WHAT IS BEING ASKED: Once you reach the line containing "image of neoplastic" in the data below, restate each line word for word up to and including the one containing "histopathology image displays".

EXCERPTED RECORDS:
------------------------------------------------------------------------
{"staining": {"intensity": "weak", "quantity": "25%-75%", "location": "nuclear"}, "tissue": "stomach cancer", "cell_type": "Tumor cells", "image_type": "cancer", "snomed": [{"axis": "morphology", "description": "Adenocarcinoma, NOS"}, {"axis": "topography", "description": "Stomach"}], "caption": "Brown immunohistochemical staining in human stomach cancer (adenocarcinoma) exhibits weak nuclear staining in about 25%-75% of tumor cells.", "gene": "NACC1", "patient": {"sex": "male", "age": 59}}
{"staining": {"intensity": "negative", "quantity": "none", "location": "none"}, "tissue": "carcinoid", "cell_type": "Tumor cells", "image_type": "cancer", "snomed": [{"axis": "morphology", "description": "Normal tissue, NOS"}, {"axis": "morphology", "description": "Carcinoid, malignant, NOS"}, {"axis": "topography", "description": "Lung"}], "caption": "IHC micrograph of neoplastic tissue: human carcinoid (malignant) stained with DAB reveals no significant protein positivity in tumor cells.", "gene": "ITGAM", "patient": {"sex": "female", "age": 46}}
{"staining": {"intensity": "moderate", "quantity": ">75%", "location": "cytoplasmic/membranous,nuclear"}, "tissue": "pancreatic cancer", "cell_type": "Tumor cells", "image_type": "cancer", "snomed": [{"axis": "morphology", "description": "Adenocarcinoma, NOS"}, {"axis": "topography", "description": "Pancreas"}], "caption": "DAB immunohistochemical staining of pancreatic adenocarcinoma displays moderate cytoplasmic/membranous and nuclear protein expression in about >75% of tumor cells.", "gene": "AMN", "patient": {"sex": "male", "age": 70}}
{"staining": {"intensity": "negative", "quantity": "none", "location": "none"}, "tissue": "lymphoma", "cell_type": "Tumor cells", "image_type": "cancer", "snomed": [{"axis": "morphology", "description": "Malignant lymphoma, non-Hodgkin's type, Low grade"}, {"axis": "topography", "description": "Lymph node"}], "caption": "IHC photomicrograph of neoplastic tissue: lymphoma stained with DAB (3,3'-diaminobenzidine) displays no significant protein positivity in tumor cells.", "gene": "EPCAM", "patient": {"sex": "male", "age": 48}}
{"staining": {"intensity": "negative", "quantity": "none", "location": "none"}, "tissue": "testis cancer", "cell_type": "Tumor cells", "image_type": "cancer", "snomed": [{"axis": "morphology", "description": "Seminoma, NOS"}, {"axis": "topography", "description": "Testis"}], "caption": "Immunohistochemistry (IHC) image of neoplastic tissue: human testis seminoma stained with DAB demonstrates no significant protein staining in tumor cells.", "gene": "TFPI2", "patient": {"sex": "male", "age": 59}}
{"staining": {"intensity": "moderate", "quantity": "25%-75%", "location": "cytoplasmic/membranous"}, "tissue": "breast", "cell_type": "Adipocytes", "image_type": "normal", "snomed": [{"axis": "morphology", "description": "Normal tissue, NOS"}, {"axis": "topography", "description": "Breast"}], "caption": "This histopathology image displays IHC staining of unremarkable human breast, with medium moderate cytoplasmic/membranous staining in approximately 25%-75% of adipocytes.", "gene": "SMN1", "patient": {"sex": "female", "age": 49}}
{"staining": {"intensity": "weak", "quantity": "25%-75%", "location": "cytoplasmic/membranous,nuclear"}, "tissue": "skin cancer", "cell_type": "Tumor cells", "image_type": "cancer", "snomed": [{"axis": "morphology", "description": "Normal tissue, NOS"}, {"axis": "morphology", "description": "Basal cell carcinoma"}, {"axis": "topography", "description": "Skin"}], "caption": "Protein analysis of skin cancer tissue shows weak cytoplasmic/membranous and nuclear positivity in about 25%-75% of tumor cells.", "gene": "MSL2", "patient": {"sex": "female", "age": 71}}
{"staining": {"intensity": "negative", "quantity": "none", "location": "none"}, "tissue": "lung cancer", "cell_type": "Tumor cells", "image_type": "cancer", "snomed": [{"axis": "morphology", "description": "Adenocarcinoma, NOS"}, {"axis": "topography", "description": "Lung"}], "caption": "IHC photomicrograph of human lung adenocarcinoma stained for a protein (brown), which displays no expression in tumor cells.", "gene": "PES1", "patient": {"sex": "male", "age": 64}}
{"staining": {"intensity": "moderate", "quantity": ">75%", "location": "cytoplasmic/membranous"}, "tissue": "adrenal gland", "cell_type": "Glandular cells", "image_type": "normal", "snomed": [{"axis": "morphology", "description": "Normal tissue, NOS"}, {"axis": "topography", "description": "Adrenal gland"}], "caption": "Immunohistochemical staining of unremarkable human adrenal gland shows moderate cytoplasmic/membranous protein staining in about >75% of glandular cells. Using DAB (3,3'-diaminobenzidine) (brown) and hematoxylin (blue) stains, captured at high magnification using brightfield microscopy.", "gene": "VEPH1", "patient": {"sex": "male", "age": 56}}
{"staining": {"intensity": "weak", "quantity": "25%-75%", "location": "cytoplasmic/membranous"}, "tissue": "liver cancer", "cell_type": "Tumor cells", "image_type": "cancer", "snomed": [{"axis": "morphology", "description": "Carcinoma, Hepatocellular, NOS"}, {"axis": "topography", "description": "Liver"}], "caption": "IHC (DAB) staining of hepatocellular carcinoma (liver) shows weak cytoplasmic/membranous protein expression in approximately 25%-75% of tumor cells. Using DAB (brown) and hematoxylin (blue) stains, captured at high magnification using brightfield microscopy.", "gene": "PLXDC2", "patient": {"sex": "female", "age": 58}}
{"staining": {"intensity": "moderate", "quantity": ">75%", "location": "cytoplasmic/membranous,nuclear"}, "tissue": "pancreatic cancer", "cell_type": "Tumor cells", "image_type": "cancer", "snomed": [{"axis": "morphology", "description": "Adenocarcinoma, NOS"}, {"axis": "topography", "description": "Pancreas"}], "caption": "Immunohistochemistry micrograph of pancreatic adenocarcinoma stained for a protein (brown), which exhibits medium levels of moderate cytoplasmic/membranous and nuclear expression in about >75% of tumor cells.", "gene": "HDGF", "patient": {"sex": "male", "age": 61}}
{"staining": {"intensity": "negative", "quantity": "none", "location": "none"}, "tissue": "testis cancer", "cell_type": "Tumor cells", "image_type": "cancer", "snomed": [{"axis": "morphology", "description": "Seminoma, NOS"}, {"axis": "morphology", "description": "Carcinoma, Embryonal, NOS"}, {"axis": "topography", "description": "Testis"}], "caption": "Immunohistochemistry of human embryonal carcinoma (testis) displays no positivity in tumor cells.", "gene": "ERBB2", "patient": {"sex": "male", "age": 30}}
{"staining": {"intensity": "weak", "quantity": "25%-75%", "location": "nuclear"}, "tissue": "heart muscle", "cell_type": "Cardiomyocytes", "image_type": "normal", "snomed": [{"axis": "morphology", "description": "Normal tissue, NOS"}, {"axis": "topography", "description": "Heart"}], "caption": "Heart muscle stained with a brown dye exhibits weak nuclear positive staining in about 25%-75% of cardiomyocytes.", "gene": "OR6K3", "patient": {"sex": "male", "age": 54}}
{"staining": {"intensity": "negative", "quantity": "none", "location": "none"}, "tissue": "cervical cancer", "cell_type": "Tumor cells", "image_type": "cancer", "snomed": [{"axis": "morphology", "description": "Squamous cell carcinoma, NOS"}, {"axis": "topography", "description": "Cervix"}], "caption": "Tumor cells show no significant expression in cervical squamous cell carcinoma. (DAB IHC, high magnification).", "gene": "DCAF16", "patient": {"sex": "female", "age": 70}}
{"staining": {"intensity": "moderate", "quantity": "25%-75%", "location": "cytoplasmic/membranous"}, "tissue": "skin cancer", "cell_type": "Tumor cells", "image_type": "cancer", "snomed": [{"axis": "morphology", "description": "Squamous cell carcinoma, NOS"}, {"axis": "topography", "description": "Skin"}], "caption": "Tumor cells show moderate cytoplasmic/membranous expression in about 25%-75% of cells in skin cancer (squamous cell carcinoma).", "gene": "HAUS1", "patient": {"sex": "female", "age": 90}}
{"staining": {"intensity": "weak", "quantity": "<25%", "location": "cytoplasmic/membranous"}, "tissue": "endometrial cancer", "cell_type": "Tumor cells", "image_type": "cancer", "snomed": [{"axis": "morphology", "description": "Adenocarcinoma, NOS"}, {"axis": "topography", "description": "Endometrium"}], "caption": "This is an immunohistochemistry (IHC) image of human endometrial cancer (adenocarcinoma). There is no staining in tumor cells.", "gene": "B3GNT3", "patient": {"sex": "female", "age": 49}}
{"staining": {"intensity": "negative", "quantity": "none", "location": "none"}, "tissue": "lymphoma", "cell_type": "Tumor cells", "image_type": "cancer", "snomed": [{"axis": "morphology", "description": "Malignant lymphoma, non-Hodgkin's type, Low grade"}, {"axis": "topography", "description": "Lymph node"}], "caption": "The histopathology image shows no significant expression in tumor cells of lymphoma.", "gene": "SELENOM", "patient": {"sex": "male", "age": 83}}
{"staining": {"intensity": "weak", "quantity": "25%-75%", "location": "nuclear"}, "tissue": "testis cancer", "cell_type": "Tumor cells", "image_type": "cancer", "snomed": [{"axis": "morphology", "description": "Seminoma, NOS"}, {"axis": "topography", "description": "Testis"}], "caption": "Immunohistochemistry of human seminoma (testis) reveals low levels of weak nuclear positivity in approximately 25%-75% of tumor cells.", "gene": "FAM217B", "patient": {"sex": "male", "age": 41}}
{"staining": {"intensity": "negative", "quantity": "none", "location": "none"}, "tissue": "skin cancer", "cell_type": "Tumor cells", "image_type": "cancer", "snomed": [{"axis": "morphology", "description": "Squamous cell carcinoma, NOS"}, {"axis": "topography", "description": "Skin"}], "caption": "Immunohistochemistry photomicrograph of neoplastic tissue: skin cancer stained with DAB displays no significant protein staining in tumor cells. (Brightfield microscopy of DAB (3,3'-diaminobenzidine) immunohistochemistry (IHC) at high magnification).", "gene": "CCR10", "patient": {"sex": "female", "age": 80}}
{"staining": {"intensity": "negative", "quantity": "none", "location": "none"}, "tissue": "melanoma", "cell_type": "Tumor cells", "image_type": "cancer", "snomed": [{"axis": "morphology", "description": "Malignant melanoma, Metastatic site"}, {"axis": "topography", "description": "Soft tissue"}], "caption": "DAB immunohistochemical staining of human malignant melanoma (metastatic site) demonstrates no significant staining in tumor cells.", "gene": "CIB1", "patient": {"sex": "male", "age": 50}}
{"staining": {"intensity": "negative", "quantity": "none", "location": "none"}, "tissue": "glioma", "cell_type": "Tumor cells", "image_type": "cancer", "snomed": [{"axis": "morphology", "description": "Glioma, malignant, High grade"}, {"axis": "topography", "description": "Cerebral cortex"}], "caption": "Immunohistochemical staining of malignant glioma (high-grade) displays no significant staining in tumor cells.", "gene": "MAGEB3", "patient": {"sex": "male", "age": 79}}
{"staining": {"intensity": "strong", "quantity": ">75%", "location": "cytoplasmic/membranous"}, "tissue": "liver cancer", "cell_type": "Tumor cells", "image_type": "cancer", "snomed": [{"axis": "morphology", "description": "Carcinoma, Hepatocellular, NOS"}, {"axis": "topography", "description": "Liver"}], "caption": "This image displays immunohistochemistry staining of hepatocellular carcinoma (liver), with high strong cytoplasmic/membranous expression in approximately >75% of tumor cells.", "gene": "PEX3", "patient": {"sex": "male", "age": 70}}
------------------------------------------------------------------------
EXERCISE ANSWER:
{"staining": {"intensity": "negative", "quantity": "none", "location": "none"}, "tissue": "testis cancer", "cell_type": "Tumor cells", "image_type": "cancer", "snomed": [{"axis": "morphology", "description": "Seminoma, NOS"}, {"axis": "topography", "description": "Testis"}], "caption": "Immunohistochemistry (IHC) image of neoplastic tissue: human testis seminoma stained with DAB demonstrates no significant protein staining in tumor cells.", "gene": "TFPI2", "patient": {"sex": "male", "age": 59}}
{"staining": {"intensity": "moderate", "quantity": "25%-75%", "location": "cytoplasmic/membranous"}, "tissue": "breast", "cell_type": "Adipocytes", "image_type": "normal", "snomed": [{"axis": "morphology", "description": "Normal tissue, NOS"}, {"axis": "topography", "description": "Breast"}], "caption": "This histopathology image displays IHC staining of unremarkable human breast, with medium moderate cytoplasmic/membranous staining in approximately 25%-75% of adipocytes.", "gene": "SMN1", "patient": {"sex": "female", "age": 49}}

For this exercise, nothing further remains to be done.